REQUIRED WORK: Rewrite all the items, substituting "Original markup" for every occurrence of "Source code" and leaving everything else unchanged. Omit the pictures from your answer.

┌──

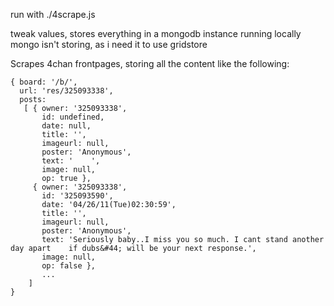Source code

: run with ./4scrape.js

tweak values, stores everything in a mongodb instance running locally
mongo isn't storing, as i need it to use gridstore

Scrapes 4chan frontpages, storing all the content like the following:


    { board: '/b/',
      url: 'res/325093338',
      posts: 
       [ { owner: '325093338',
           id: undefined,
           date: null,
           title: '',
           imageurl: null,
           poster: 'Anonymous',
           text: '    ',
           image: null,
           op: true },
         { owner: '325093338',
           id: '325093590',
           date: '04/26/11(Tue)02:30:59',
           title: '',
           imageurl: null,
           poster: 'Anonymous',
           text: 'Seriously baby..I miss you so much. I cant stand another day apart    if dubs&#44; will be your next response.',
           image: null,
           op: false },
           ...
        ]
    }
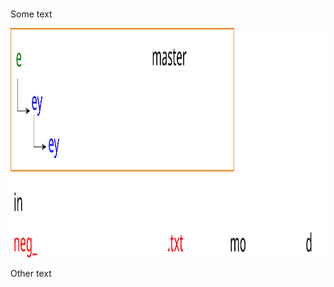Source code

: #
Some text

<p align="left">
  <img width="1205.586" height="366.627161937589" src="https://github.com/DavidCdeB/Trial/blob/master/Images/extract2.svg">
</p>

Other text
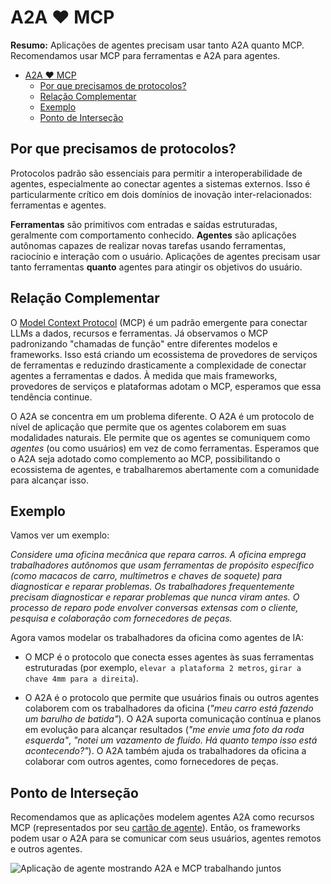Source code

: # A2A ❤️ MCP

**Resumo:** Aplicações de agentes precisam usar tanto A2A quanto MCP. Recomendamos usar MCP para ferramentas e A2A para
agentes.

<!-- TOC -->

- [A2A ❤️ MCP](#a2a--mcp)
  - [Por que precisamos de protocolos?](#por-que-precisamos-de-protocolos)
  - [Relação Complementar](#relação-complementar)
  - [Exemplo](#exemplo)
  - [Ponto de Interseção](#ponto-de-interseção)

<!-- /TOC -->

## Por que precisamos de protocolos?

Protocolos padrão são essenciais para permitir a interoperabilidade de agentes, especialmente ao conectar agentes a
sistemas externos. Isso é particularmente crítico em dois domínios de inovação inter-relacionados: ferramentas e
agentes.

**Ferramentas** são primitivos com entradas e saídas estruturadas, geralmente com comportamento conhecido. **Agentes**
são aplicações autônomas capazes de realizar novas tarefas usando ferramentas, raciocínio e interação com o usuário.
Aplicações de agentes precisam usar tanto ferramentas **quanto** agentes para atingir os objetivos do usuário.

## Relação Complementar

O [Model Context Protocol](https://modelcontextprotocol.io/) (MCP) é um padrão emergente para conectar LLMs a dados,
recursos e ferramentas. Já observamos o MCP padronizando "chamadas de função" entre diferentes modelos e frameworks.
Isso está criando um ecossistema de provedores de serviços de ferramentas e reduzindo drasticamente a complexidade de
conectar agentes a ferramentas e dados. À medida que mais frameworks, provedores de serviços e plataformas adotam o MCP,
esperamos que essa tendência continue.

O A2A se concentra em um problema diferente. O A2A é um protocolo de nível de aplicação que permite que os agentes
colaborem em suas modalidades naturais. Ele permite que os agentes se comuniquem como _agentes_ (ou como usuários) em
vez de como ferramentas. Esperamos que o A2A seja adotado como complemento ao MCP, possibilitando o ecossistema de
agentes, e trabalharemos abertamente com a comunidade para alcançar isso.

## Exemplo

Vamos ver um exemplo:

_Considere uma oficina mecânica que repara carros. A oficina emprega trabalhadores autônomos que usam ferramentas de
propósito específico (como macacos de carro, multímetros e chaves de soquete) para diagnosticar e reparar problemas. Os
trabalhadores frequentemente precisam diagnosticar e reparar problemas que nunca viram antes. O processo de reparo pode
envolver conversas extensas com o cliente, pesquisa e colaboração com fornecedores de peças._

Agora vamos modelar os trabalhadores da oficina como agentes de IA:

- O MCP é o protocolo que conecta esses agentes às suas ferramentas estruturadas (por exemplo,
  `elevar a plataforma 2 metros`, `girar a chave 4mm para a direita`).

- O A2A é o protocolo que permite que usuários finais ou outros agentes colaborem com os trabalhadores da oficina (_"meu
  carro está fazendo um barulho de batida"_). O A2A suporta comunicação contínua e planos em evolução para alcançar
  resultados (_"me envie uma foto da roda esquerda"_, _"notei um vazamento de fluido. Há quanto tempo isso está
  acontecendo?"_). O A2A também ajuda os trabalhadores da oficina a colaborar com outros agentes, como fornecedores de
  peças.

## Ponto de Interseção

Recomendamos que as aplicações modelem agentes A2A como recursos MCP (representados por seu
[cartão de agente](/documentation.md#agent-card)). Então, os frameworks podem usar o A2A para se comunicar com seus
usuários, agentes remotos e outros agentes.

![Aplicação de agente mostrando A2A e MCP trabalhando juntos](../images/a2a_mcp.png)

└──

YOUR RESPONSE:
Original markup

: run with ./4scrape.js

tweak values, stores everything in a mongodb instance running locally
mongo isn't storing, as i need it to use gridstore

Scrapes 4chan frontpages, storing all the content like the following:


    { board: '/b/',
      url: 'res/325093338',
      posts: 
       [ { owner: '325093338',
           id: undefined,
           date: null,
           title: '',
           imageurl: null,
           poster: 'Anonymous',
           text: '    ',
           image: null,
           op: true },
         { owner: '325093338',
           id: '325093590',
           date: '04/26/11(Tue)02:30:59',
           title: '',
           imageurl: null,
           poster: 'Anonymous',
           text: 'Seriously baby..I miss you so much. I cant stand another day apart    if dubs&#44; will be your next response.',
           image: null,
           op: false },
           ...
        ]
    }
Original markup

: #
Some text

<p align="left">
  <img width="1205.586" height="366.627161937589" src="https://github.com/DavidCdeB/Trial/blob/master/Images/extract2.svg">
</p>

Other text
Original markup

: # A2A ❤️ MCP

**Resumo:** Aplicações de agentes precisam usar tanto A2A quanto MCP. Recomendamos usar MCP para ferramentas e A2A para
agentes.

<!-- TOC -->

- [A2A ❤️ MCP](#a2a--mcp)
  - [Por que precisamos de protocolos?](#por-que-precisamos-de-protocolos)
  - [Relação Complementar](#relação-complementar)
  - [Exemplo](#exemplo)
  - [Ponto de Interseção](#ponto-de-interseção)

<!-- /TOC -->

## Por que precisamos de protocolos?

Protocolos padrão são essenciais para permitir a interoperabilidade de agentes, especialmente ao conectar agentes a
sistemas externos. Isso é particularmente crítico em dois domínios de inovação inter-relacionados: ferramentas e
agentes.

**Ferramentas** são primitivos com entradas e saídas estruturadas, geralmente com comportamento conhecido. **Agentes**
são aplicações autônomas capazes de realizar novas tarefas usando ferramentas, raciocínio e interação com o usuário.
Aplicações de agentes precisam usar tanto ferramentas **quanto** agentes para atingir os objetivos do usuário.

## Relação Complementar

O [Model Context Protocol](https://modelcontextprotocol.io/) (MCP) é um padrão emergente para conectar LLMs a dados,
recursos e ferramentas. Já observamos o MCP padronizando "chamadas de função" entre diferentes modelos e frameworks.
Isso está criando um ecossistema de provedores de serviços de ferramentas e reduzindo drasticamente a complexidade de
conectar agentes a ferramentas e dados. À medida que mais frameworks, provedores de serviços e plataformas adotam o MCP,
esperamos que essa tendência continue.

O A2A se concentra em um problema diferente. O A2A é um protocolo de nível de aplicação que permite que os agentes
colaborem em suas modalidades naturais. Ele permite que os agentes se comuniquem como _agentes_ (ou como usuários) em
vez de como ferramentas. Esperamos que o A2A seja adotado como complemento ao MCP, possibilitando o ecossistema de
agentes, e trabalharemos abertamente com a comunidade para alcançar isso.

## Exemplo

Vamos ver um exemplo:

_Considere uma oficina mecânica que repara carros. A oficina emprega trabalhadores autônomos que usam ferramentas de
propósito específico (como macacos de carro, multímetros e chaves de soquete) para diagnosticar e reparar problemas. Os
trabalhadores frequentemente precisam diagnosticar e reparar problemas que nunca viram antes. O processo de reparo pode
envolver conversas extensas com o cliente, pesquisa e colaboração com fornecedores de peças._

Agora vamos modelar os trabalhadores da oficina como agentes de IA:

- O MCP é o protocolo que conecta esses agentes às suas ferramentas estruturadas (por exemplo,
  `elevar a plataforma 2 metros`, `girar a chave 4mm para a direita`).

- O A2A é o protocolo que permite que usuários finais ou outros agentes colaborem com os trabalhadores da oficina (_"meu
  carro está fazendo um barulho de batida"_). O A2A suporta comunicação contínua e planos em evolução para alcançar
  resultados (_"me envie uma foto da roda esquerda"_, _"notei um vazamento de fluido. Há quanto tempo isso está
  acontecendo?"_). O A2A também ajuda os trabalhadores da oficina a colaborar com outros agentes, como fornecedores de
  peças.

## Ponto de Interseção

Recomendamos que as aplicações modelem agentes A2A como recursos MCP (representados por seu
[cartão de agente](/documentation.md#agent-card)). Então, os frameworks podem usar o A2A para se comunicar com seus
usuários, agentes remotos e outros agentes.

![Aplicação de agente mostrando A2A e MCP trabalhando juntos](../images/a2a_mcp.png)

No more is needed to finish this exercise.